Vector Integer <-> Floating Point stacks bypass adds 2-cycle latency on Nehalem in fact, but 1-cycle on Sandy Bridge
PBLENDVB is also 2-cycle latency, not 1
unless you are sure you are bound by port #5 (e.g. due to FP shuffles or FP logic operations), it is rarely worth it paying with additional latency for the ability to execute on more ports.
> what is the meaing of first, and what is the meaning of the secnd ?
latency (cycles) and max throughput (in cycles it takes to execute 1 - if it is <0 it means more than 1 can be executed/cycle)
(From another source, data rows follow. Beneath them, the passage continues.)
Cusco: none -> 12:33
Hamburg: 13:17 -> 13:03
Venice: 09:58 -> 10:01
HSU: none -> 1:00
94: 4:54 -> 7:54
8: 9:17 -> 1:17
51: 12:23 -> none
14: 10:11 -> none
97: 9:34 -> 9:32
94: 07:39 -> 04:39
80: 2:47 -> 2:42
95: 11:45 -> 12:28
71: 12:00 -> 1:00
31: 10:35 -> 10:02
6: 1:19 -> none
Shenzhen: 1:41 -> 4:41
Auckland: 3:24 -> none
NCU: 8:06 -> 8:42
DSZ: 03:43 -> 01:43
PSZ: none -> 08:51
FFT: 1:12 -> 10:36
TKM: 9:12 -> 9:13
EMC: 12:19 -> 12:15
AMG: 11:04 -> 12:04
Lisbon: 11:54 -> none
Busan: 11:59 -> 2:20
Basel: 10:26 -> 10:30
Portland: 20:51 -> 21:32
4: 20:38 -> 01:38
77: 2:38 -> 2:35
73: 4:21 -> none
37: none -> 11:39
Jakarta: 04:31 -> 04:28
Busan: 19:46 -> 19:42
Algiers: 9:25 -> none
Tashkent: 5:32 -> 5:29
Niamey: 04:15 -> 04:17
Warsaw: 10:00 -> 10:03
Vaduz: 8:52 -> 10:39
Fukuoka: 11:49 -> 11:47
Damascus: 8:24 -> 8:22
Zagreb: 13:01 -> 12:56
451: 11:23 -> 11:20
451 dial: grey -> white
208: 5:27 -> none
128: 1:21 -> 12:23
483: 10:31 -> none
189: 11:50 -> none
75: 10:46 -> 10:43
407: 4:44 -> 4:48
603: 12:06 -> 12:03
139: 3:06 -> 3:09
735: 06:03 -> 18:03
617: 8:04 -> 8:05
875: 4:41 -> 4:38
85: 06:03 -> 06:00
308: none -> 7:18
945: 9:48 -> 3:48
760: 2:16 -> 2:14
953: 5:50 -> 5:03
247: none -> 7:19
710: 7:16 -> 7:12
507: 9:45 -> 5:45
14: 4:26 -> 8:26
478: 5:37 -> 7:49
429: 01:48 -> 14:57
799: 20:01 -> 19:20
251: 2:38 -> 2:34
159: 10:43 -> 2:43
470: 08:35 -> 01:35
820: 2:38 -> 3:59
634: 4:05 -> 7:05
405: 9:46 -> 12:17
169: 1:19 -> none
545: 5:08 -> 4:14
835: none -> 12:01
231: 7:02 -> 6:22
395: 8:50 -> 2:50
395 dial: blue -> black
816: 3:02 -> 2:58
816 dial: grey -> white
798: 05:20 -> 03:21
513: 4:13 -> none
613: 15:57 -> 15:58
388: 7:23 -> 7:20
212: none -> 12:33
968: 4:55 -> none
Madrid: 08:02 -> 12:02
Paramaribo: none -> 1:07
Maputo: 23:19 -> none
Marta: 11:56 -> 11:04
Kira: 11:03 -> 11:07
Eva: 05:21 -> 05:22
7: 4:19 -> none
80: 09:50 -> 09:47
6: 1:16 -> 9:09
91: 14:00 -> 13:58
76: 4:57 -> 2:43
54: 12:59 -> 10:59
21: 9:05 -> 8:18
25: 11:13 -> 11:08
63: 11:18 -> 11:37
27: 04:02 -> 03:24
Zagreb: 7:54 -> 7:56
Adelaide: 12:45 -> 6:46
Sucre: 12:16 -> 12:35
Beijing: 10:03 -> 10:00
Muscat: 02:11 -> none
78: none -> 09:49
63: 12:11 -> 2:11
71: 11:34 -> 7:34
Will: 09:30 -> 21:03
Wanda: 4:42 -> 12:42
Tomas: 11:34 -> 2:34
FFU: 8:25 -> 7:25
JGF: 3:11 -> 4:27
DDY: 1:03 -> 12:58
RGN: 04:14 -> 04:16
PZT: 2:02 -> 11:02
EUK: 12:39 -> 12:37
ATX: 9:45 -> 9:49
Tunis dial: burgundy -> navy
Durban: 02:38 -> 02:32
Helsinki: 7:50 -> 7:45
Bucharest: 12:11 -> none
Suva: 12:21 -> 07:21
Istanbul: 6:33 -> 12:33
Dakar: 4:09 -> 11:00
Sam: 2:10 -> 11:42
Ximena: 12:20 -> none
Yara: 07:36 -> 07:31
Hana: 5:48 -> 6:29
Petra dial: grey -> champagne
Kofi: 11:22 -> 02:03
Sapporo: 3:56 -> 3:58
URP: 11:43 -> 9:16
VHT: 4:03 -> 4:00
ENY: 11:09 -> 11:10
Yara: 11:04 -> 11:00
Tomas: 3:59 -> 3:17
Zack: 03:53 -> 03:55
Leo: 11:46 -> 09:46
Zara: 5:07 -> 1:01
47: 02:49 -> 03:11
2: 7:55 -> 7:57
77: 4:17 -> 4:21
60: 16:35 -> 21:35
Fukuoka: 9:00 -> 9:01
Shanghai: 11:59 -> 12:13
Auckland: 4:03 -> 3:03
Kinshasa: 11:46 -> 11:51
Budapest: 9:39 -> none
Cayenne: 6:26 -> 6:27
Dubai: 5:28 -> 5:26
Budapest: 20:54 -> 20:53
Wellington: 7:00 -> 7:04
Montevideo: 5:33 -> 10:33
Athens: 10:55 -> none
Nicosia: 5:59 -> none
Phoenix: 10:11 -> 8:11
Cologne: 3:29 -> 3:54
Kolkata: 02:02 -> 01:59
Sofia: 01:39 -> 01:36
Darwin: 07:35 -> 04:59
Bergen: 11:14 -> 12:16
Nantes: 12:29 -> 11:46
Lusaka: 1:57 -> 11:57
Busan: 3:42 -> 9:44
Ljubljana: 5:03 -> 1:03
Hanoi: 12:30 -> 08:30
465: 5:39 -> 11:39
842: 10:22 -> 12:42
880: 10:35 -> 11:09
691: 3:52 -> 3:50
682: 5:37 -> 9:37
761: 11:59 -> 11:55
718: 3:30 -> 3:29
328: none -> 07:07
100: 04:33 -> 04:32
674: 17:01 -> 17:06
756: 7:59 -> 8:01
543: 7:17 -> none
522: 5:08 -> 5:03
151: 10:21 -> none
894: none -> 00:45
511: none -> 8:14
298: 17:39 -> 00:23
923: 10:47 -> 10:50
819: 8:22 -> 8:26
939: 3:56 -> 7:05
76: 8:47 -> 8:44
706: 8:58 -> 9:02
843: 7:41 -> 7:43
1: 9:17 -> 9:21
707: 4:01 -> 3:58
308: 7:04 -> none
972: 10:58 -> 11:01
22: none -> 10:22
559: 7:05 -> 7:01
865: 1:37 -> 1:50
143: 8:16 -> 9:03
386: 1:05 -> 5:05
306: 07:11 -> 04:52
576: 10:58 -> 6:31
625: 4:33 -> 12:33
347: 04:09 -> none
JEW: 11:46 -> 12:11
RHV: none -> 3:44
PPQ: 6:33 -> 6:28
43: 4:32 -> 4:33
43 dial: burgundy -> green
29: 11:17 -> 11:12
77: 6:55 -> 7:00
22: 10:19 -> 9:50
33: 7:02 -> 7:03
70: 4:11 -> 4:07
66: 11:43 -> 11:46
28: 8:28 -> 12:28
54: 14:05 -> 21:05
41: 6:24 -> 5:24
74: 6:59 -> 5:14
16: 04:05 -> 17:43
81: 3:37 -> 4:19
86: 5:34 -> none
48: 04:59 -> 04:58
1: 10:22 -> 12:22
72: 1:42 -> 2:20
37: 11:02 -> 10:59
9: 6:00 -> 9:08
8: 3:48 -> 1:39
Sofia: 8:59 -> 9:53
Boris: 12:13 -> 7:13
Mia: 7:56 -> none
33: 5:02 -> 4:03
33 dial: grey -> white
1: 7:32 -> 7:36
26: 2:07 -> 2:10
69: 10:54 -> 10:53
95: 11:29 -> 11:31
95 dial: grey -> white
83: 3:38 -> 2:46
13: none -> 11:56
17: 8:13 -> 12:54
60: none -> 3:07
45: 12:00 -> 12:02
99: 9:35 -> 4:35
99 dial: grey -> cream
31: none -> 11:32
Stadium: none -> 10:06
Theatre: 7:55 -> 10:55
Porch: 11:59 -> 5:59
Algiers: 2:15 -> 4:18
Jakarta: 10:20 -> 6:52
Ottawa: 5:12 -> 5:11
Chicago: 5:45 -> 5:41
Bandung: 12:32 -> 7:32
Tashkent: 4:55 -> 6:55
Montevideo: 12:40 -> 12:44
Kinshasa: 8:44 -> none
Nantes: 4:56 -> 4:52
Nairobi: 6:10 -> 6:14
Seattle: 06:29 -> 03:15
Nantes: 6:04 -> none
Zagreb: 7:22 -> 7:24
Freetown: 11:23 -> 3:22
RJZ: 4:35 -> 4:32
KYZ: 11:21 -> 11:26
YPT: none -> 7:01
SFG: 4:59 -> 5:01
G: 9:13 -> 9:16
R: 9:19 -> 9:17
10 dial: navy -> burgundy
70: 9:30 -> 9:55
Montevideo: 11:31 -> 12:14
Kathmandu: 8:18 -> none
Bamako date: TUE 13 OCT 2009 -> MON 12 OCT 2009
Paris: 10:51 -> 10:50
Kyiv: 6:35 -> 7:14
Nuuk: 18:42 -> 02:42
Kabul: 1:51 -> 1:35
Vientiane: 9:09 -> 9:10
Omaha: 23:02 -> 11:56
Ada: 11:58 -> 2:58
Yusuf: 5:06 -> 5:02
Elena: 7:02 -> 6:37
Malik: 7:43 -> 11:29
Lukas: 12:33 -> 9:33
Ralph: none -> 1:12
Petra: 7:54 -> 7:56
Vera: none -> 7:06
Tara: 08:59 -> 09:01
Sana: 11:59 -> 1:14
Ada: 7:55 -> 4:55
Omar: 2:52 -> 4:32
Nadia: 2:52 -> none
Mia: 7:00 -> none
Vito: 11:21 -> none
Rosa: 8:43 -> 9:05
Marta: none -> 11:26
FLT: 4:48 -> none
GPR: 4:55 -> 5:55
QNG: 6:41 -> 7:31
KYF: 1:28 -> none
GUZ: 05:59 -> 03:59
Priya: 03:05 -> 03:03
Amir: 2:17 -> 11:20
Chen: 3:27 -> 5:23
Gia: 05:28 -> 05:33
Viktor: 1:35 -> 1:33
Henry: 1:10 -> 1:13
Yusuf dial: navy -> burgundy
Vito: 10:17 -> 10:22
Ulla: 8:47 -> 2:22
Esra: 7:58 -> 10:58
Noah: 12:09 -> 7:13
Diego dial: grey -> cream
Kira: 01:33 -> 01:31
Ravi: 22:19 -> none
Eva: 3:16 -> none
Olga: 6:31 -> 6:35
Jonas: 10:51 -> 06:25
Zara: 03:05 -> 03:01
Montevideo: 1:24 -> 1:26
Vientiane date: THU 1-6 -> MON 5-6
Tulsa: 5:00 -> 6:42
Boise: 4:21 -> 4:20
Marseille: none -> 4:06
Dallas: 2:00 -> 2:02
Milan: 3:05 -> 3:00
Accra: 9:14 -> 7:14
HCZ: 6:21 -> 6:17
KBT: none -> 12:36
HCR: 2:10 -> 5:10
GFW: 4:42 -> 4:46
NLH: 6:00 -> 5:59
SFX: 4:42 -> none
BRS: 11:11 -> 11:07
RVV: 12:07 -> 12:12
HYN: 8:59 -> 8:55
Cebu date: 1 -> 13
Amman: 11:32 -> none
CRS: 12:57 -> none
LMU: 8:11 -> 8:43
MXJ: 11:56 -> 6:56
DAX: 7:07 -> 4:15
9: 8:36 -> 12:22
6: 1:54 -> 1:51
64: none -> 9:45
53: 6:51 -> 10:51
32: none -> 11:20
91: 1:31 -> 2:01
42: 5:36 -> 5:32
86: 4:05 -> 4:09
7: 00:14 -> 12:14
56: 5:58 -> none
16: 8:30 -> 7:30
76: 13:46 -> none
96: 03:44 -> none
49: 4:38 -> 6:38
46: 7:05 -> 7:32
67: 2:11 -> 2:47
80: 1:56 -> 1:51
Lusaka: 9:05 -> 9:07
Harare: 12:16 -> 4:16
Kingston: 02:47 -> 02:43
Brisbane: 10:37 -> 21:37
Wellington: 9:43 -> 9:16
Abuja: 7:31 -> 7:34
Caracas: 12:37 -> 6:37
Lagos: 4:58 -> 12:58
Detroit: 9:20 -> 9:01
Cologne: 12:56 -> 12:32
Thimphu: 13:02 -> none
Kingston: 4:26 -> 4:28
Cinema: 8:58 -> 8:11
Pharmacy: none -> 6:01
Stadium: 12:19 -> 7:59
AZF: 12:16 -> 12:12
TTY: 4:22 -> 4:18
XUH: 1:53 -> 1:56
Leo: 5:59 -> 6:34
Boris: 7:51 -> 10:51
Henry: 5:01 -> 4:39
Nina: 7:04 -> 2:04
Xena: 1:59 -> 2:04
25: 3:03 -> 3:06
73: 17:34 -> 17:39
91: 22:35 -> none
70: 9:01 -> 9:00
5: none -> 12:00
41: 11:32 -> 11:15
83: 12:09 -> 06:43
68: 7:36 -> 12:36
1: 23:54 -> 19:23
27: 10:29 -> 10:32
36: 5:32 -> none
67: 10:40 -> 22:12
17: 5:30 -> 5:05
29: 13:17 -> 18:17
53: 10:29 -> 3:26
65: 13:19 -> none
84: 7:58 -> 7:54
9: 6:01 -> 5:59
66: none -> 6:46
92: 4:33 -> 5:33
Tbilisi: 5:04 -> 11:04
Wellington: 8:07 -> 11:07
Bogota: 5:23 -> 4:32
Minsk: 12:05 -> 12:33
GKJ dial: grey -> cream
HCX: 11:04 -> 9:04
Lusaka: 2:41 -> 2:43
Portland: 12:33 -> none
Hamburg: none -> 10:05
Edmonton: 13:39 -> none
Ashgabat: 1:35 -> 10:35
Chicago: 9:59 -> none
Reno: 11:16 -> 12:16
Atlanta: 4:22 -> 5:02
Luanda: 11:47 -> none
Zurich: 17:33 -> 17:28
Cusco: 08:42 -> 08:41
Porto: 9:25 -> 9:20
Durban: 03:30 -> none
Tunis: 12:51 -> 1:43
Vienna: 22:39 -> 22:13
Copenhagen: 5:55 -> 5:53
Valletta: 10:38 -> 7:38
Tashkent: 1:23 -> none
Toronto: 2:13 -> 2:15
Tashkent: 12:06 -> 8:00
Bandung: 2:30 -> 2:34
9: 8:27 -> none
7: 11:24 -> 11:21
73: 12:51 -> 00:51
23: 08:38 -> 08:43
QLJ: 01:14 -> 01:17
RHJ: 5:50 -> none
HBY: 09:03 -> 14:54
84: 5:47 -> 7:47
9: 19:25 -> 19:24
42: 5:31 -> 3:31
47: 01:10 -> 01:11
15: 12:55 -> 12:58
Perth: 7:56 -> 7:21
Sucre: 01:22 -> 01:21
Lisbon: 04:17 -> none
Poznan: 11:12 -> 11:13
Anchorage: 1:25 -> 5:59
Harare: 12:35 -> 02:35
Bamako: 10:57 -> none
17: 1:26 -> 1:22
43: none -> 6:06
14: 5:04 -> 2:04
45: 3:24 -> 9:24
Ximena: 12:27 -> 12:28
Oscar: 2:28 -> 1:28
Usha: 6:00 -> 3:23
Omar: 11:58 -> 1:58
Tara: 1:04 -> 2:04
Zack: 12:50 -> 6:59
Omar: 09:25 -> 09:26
@sh0dan: thought I'd elaborate a bit more - almost all "FP codes" are either bound by memory or cache hierarchy bandwidth or the capacity of the scheduler (RS) to keep as many long latency dependency chains (with relatively long latency MUL's and ADD's) in the flight as possible - so, by adding a stack bypass latency between instructions you are more likely to increase pressure on the scheduler and reduce the level of out-of-order parallelism than get a benefit from an additional throughput ... I'd really be interested to see a real-life example that benefits from replacing FP vector operations with integer equivalents ...
@Gaiger Chen: check out this tool http://software.intel.com/en-us/articles/intel-architecture-code-analyzer/ it shows peak (idealistic) throughput and latency of a piece of code through the micro-architecture, including a placement of uops to the execution ports
The example is here:
Go to "rgb_tone_sse2". Basically it needs to determine for 3 xmm registers each containing values for 4 pixels (R,G,B) which of them contains the highest, lowest and medium value.
So two registers are made, one containing the smallest (sm) and largest (lg) values.
The part that involves integer is the part, where masks are created for each type, for instance "is the R value the largest value" (is_r_lg) and so on. This is done for all 9 cases.
Also based on this the "medium" values are found. "Stuff" is done to this, and the masks are used to re-combine the values, and place them in R,G,B respectively.
PS() & DW() are simple macros for _mm_castsi128_ps() and _mm_castps_si128() for better readbility.
A quick calculation - there are 10 compares and 27 and/or/xor, with a total of 10 registers switching one way or the other.